>> START PROVIDED RECORDS
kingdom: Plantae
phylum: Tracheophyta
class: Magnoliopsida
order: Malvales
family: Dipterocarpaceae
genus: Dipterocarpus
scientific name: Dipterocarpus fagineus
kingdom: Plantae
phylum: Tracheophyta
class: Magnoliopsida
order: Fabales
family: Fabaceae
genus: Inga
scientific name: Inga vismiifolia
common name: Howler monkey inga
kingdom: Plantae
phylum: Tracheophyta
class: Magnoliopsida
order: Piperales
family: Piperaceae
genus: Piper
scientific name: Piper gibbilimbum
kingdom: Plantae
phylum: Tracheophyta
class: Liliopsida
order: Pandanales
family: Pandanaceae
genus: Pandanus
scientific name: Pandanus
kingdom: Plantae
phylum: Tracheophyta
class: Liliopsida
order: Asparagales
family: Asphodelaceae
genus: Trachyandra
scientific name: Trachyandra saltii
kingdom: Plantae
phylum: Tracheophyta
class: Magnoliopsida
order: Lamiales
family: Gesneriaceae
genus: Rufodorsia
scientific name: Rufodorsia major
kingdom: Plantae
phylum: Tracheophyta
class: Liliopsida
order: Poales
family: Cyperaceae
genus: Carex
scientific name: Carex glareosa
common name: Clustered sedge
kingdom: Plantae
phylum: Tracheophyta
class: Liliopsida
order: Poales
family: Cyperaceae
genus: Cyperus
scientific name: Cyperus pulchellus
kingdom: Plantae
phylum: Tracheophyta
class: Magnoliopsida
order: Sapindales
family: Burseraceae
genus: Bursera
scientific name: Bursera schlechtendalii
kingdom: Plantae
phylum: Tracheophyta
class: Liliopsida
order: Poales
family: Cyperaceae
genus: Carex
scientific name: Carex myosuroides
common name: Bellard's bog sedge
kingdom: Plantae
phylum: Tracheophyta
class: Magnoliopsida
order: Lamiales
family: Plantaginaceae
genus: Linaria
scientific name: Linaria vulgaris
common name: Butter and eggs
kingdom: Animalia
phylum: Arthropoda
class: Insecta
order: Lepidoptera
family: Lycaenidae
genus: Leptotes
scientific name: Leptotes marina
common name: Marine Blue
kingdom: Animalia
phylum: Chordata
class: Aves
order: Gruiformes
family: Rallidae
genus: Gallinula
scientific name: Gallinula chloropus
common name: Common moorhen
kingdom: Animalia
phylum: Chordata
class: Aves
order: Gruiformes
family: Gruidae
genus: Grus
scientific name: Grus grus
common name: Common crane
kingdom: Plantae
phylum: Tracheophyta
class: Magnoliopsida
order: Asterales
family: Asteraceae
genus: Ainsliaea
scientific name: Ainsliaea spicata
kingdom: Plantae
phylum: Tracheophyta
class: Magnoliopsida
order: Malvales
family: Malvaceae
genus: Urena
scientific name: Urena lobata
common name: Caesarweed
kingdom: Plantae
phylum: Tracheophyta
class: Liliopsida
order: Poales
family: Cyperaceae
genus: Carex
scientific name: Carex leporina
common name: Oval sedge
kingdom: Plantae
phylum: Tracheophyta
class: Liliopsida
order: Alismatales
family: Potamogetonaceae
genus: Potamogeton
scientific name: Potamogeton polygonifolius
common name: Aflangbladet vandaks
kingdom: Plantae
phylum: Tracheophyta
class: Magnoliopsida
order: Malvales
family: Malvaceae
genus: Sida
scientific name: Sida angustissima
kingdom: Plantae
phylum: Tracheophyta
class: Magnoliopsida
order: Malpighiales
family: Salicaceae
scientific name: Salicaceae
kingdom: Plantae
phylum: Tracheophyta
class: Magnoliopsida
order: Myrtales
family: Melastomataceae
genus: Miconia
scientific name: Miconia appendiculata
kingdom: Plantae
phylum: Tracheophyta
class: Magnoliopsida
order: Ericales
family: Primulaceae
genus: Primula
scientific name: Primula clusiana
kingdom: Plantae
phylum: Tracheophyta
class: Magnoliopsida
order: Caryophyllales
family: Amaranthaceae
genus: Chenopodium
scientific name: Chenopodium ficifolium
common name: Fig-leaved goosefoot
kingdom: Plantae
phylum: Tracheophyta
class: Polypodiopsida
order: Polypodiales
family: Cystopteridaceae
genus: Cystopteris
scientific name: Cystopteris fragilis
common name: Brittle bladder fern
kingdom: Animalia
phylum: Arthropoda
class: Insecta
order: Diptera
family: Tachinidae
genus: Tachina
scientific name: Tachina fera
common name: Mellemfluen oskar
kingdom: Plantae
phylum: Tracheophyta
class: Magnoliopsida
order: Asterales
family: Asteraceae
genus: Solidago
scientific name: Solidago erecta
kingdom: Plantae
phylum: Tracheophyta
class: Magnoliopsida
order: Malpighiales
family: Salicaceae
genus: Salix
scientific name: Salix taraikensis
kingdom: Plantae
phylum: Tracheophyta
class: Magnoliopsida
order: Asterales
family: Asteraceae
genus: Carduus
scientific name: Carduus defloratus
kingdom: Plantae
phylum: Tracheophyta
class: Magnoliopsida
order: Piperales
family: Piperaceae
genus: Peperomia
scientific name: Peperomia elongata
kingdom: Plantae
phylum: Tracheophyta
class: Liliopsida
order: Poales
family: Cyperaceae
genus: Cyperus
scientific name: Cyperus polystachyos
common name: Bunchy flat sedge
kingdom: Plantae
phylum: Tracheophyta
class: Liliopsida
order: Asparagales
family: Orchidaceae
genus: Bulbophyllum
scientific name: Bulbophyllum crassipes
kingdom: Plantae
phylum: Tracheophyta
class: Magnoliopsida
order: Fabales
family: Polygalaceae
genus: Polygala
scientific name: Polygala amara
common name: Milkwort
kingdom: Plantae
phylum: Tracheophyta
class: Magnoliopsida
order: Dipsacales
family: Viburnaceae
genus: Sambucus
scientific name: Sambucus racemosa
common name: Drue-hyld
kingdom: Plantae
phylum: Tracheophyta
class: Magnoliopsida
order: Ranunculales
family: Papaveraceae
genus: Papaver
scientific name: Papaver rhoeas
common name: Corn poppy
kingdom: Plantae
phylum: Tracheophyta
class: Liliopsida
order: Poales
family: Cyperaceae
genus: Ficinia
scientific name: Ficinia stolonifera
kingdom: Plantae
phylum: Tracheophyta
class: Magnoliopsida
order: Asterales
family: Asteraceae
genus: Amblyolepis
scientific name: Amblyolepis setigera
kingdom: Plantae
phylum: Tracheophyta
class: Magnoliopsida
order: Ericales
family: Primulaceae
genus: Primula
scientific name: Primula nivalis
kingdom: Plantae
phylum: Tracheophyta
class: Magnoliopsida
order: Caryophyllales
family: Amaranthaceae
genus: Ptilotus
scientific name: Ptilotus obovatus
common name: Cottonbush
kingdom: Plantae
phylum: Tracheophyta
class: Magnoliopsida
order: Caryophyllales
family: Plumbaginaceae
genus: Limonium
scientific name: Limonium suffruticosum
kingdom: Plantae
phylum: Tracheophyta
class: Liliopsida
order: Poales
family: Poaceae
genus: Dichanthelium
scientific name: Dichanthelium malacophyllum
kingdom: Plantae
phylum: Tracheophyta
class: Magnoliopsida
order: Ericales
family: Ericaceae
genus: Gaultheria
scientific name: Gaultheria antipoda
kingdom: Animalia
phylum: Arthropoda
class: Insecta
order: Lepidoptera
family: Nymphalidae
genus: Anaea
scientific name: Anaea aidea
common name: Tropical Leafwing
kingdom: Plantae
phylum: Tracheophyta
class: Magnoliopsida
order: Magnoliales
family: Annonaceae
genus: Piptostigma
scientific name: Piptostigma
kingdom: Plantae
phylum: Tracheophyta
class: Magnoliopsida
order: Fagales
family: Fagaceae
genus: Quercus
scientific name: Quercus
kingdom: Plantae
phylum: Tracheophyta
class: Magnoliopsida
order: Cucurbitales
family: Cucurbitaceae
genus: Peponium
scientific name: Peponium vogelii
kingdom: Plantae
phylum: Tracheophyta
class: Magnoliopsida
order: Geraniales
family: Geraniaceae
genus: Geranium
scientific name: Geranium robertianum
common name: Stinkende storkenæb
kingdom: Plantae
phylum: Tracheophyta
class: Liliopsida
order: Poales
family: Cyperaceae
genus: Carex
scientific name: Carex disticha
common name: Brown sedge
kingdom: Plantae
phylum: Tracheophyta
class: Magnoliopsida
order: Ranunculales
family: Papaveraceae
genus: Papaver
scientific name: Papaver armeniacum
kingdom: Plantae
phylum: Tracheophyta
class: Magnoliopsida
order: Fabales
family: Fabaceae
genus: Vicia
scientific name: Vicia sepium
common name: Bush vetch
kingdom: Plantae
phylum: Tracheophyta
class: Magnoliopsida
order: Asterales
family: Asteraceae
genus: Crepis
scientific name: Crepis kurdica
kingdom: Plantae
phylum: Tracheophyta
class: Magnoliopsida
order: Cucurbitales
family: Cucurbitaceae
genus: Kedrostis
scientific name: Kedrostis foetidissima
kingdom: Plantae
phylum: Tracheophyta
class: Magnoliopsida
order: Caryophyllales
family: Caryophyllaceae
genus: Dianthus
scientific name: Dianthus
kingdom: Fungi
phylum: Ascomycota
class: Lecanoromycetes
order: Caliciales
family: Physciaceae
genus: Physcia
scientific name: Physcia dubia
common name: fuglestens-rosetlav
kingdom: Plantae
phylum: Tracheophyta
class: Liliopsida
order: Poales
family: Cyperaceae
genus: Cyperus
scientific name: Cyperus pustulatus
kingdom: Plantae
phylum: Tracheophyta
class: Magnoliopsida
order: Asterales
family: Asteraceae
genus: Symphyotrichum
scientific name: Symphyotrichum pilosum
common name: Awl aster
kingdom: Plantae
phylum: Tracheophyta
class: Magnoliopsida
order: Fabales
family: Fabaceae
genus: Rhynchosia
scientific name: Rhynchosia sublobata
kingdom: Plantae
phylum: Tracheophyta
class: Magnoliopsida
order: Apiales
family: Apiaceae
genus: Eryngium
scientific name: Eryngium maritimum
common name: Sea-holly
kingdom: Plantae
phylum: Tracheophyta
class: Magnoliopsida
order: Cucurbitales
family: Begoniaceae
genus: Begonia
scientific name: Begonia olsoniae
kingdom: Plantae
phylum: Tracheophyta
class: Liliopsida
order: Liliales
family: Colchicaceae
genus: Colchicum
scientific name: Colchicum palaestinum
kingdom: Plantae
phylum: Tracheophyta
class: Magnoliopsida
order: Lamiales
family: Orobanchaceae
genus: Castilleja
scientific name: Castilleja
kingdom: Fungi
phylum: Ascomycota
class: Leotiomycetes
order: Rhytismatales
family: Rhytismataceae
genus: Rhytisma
>> END PROVIDED RECORDS
▶ _SHORT TASK_
Switch "phylum" to "division" in everything from the start of the records down to and including the line with "genus: Piper". Reproduce only those lines, with no other changes.

▶ _RESULT OF THIS TASK_
kingdom: Plantae
division: Tracheophyta
class: Magnoliopsida
order: Malvales
family: Dipterocarpaceae
genus: Dipterocarpus
scientific name: Dipterocarpus fagineus
kingdom: Plantae
division: Tracheophyta
class: Magnoliopsida
order: Fabales
family: Fabaceae
genus: Inga
scientific name: Inga vismiifolia
common name: Howler monkey inga
kingdom: Plantae
division: Tracheophyta
class: Magnoliopsida
order: Piperales
family: Piperaceae
genus: Piper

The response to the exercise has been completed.